The records:

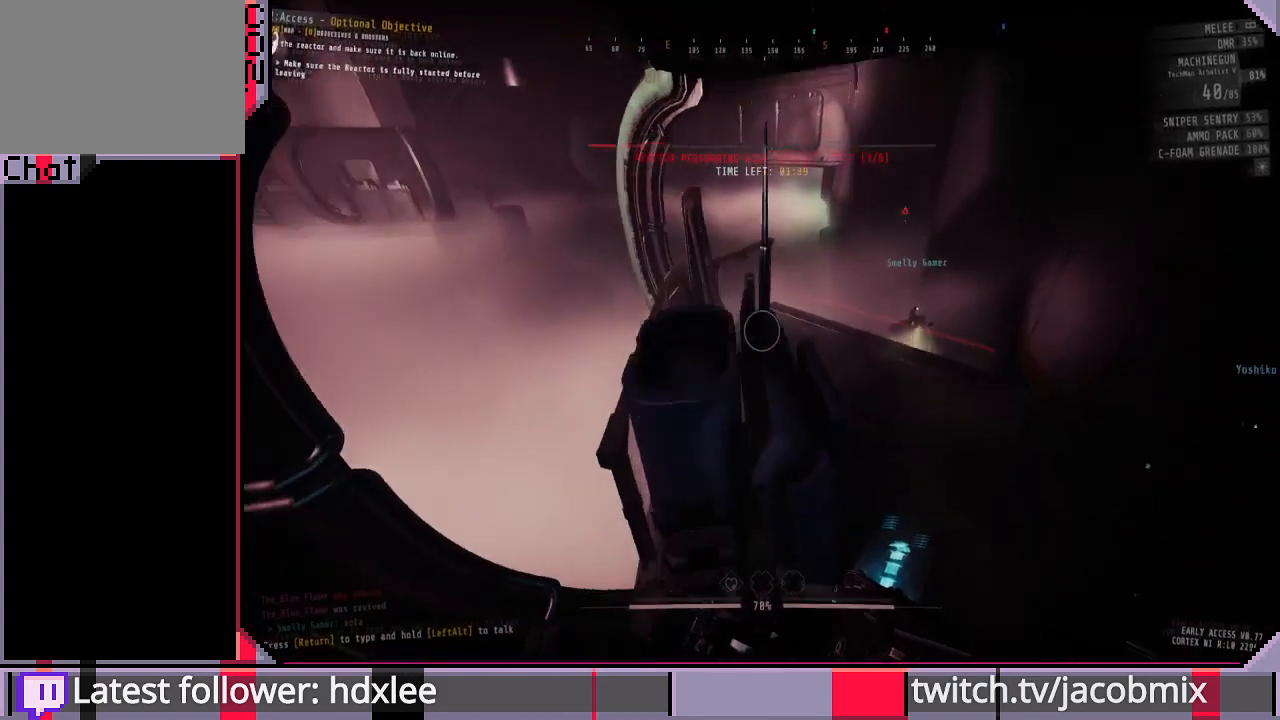
{"keys": [], "mouse": [], "events": [[67, "a", "up"], [67, "w", "up"], [233, "a", "down"], [333, "space", "down"], [367, "a", "up"], [433, "space", "up"]]}
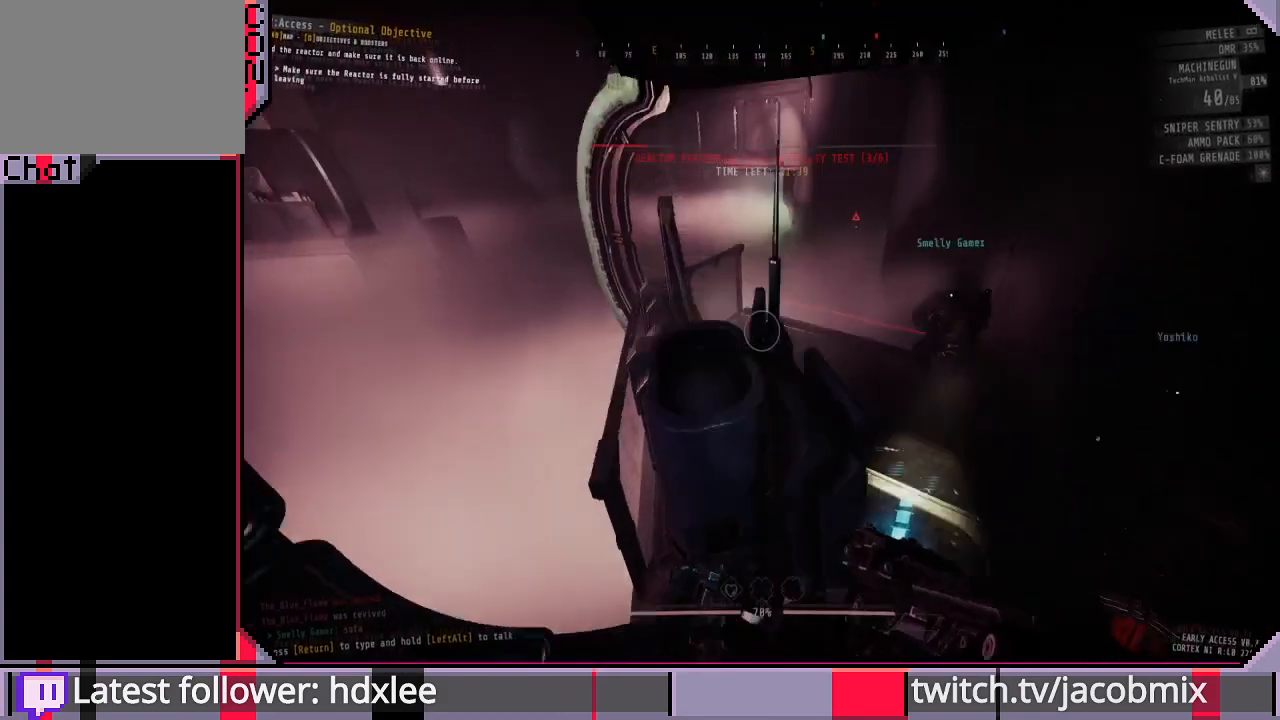
{"keys": [], "mouse": [], "events": []}
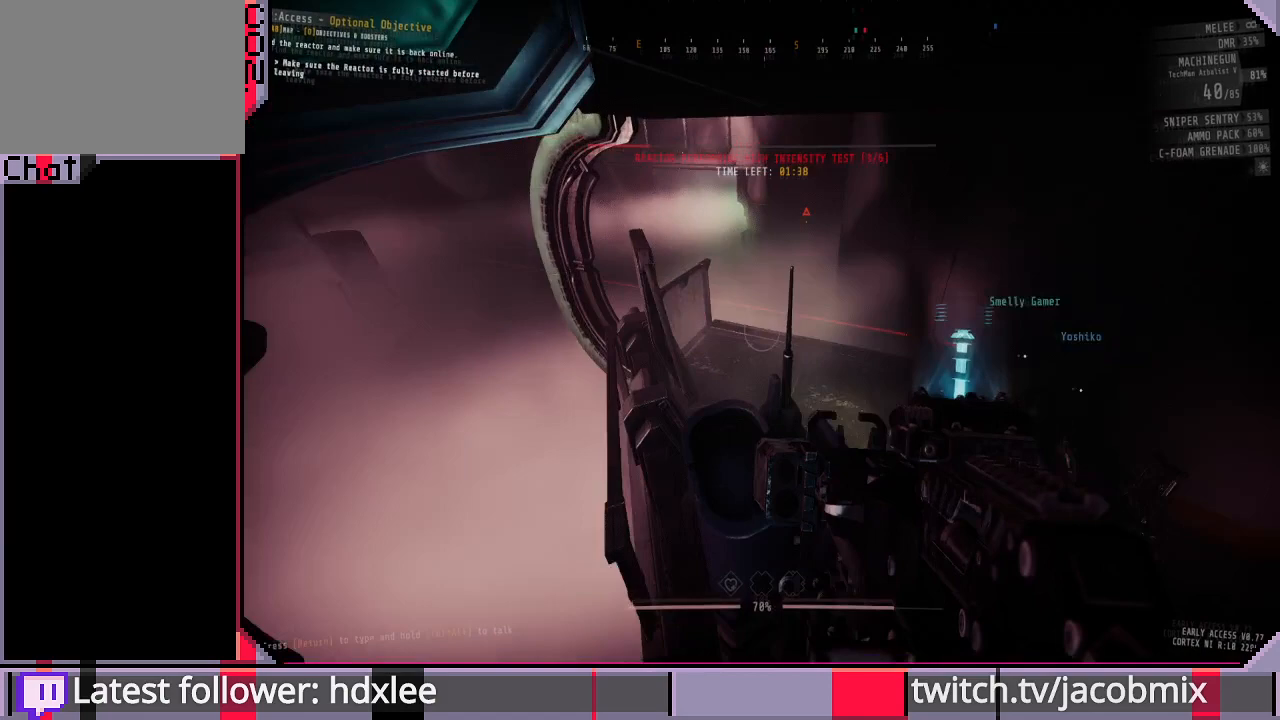
{"keys": ["w"], "mouse": [], "events": [[67, "space", "down"], [67, "w", "down"], [200, "space", "up"], [300, "ctrl", "down"], [467, "ctrl", "up"]]}
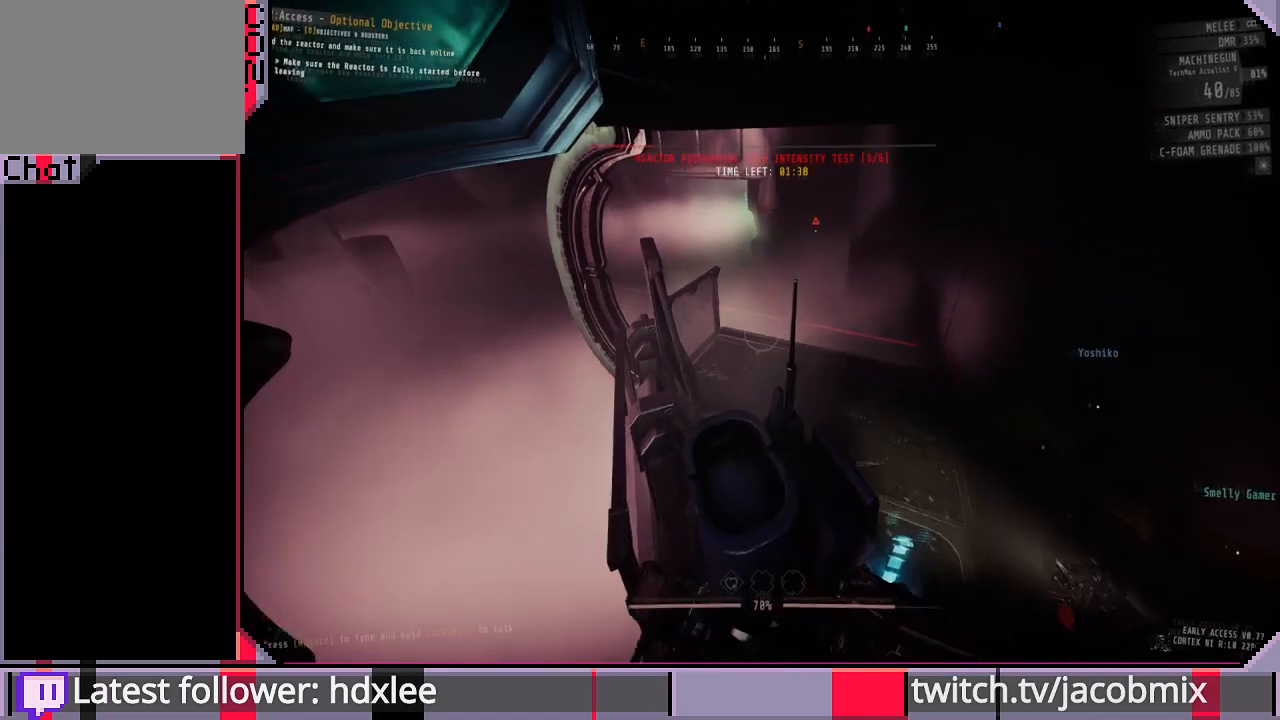
{"keys": ["ctrl", "w"], "mouse": [], "events": [[333, "ctrl", "down"]]}
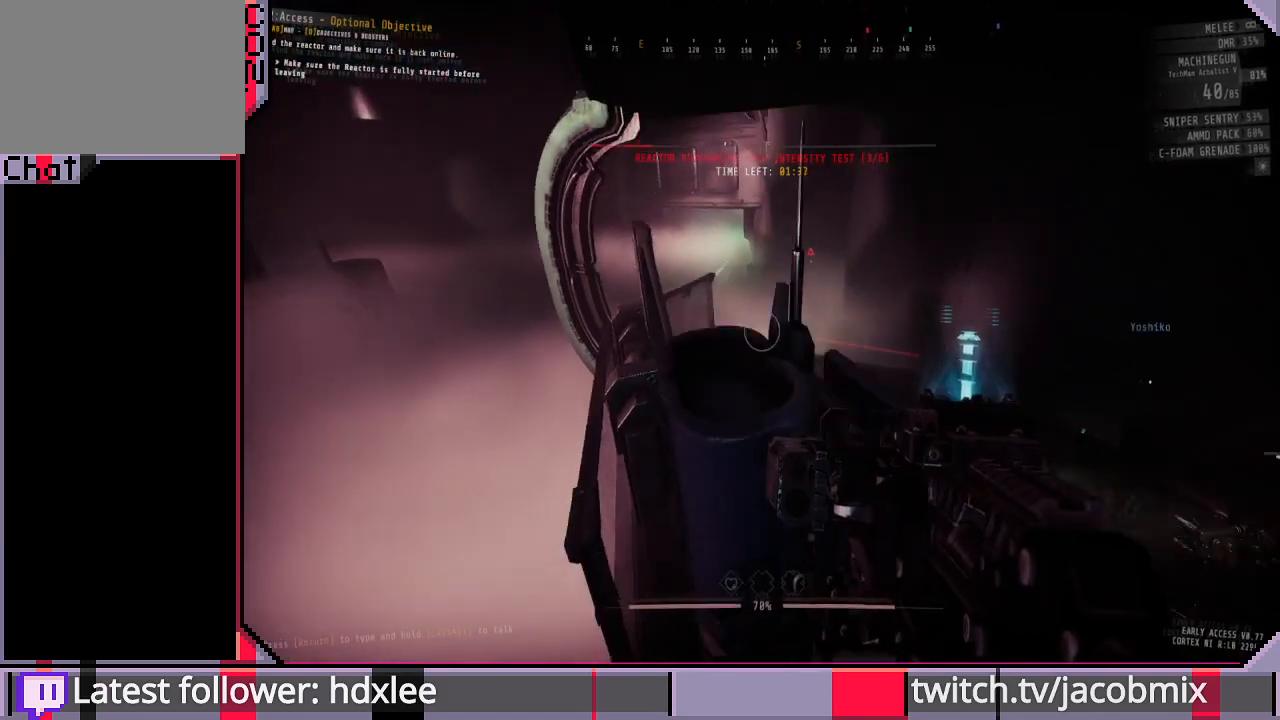
{"keys": [], "mouse": [], "events": [[33, "ctrl", "up"], [300, "ctrl", "down"], [433, "ctrl", "up"], [500, "w", "up"]]}
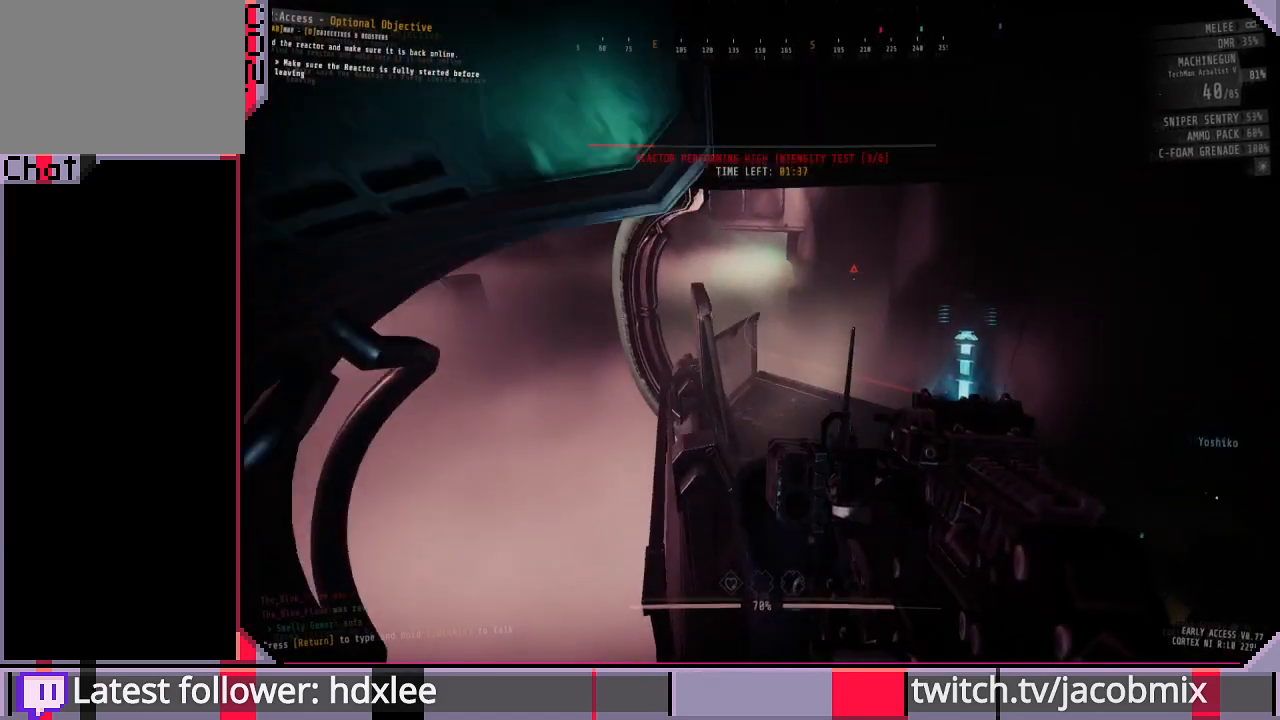
{"keys": [], "mouse": [], "events": []}
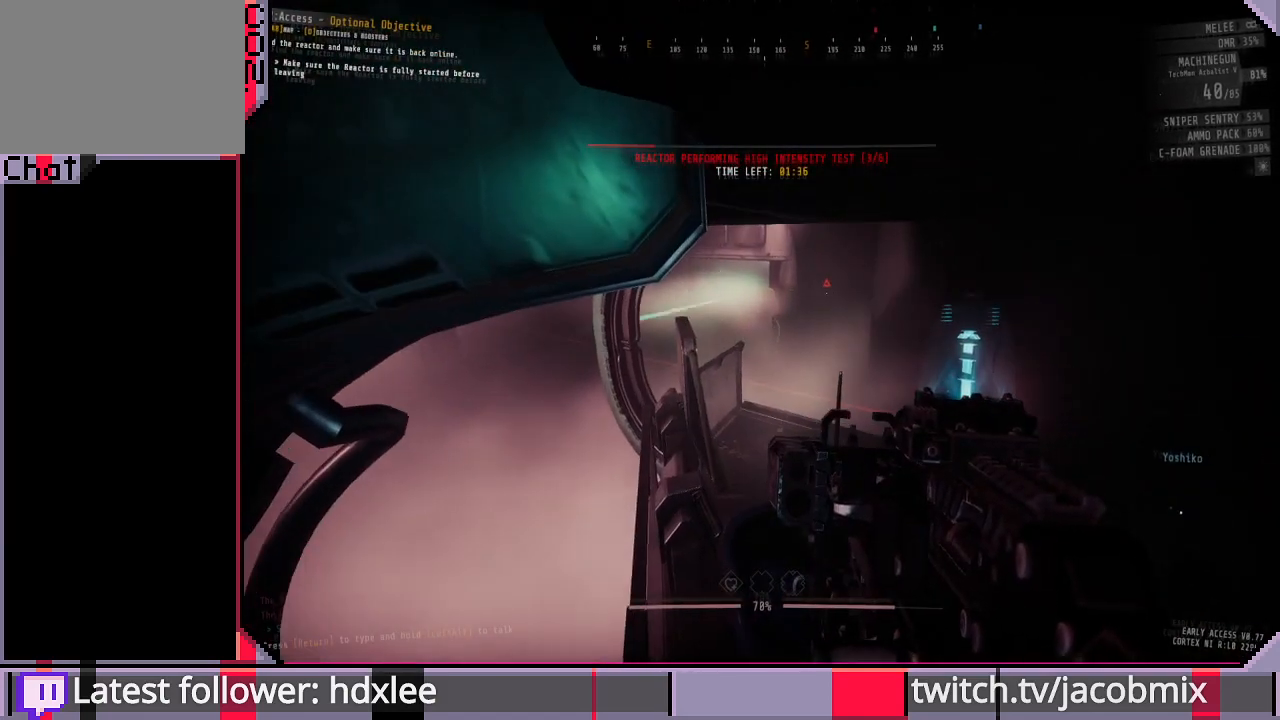
{"keys": [], "mouse": ["right"], "events": [[67, "mouse_right", "down"]]}
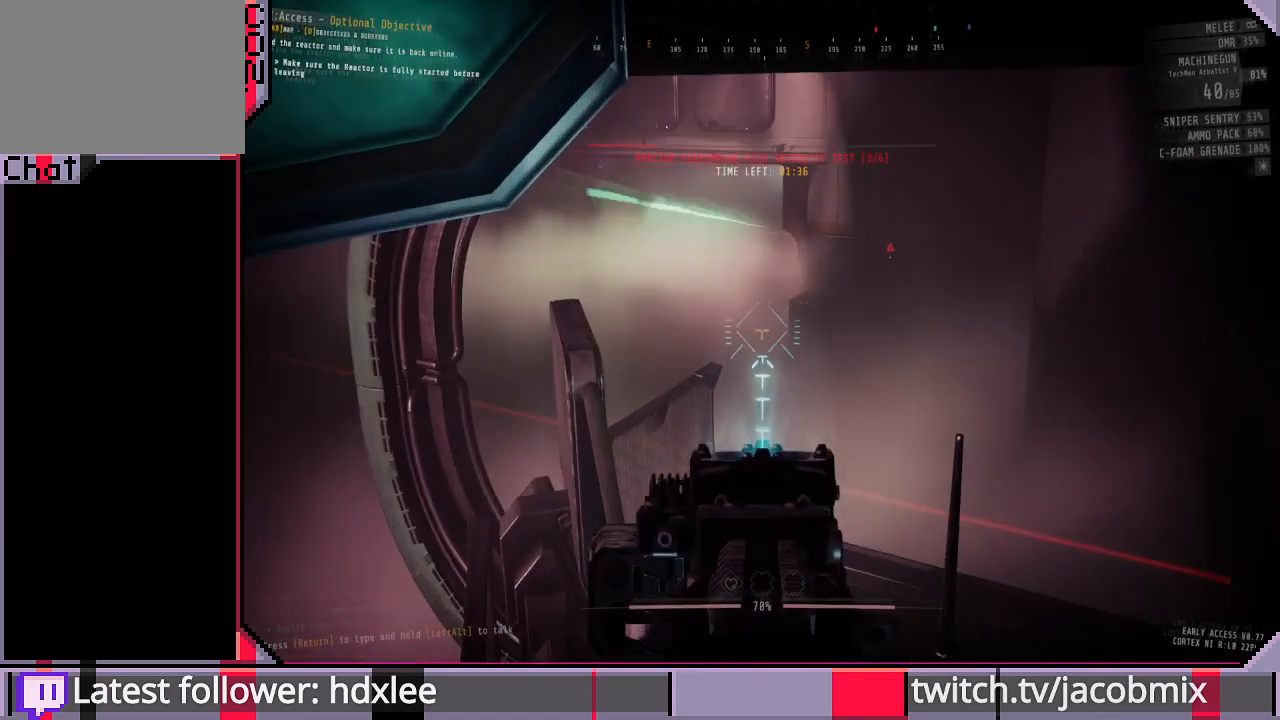
{"keys": [], "mouse": ["right"], "events": []}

What the task requires: Leave the pictures out and reproduce all of the records exactly.

Task answer:
{"keys": [], "mouse": [], "events": [[67, "a", "up"], [67, "w", "up"], [233, "a", "down"], [333, "space", "down"], [367, "a", "up"], [433, "space", "up"]]}
{"keys": [], "mouse": [], "events": []}
{"keys": ["w"], "mouse": [], "events": [[67, "space", "down"], [67, "w", "down"], [200, "space", "up"], [300, "ctrl", "down"], [467, "ctrl", "up"]]}
{"keys": ["ctrl", "w"], "mouse": [], "events": [[333, "ctrl", "down"]]}
{"keys": [], "mouse": [], "events": [[33, "ctrl", "up"], [300, "ctrl", "down"], [433, "ctrl", "up"], [500, "w", "up"]]}
{"keys": [], "mouse": [], "events": []}
{"keys": [], "mouse": ["right"], "events": [[67, "mouse_right", "down"]]}
{"keys": [], "mouse": ["right"], "events": []}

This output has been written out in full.